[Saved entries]
──────────
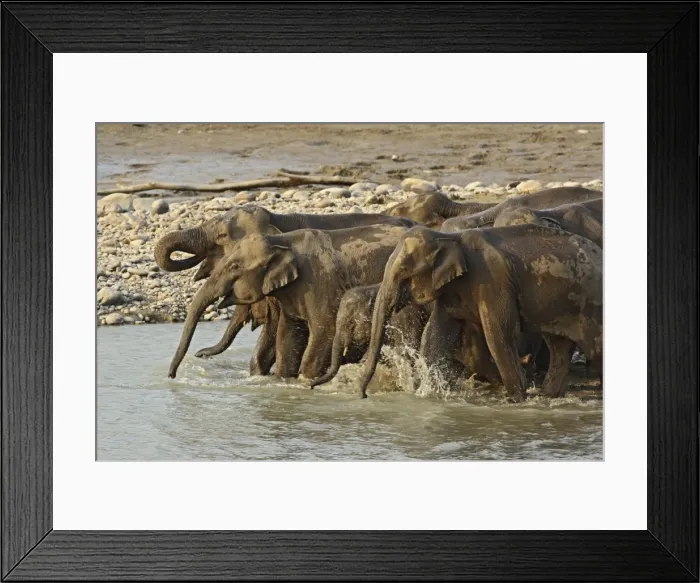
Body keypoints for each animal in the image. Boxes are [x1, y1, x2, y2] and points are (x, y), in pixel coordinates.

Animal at [358, 224, 603, 401]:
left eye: (403, 271)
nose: (363, 395)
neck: (449, 237)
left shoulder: (492, 282)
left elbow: (498, 333)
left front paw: (516, 400)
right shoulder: (453, 290)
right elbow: (435, 335)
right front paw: (428, 394)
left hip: (591, 302)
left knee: (593, 347)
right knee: (559, 347)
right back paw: (549, 396)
──────────
:: What is required ::
Could you print, exactly and with nothing else, the lines from the one containing "nose: (363, 395)" through the last line of the records above?

:: Finished task ::
nose: (363, 395)
neck: (449, 237)
left shoulder: (492, 282)
left elbow: (498, 333)
left front paw: (516, 400)
right shoulder: (453, 290)
right elbow: (435, 335)
right front paw: (428, 394)
left hip: (591, 302)
left knee: (593, 347)
right knee: (559, 347)
right back paw: (549, 396)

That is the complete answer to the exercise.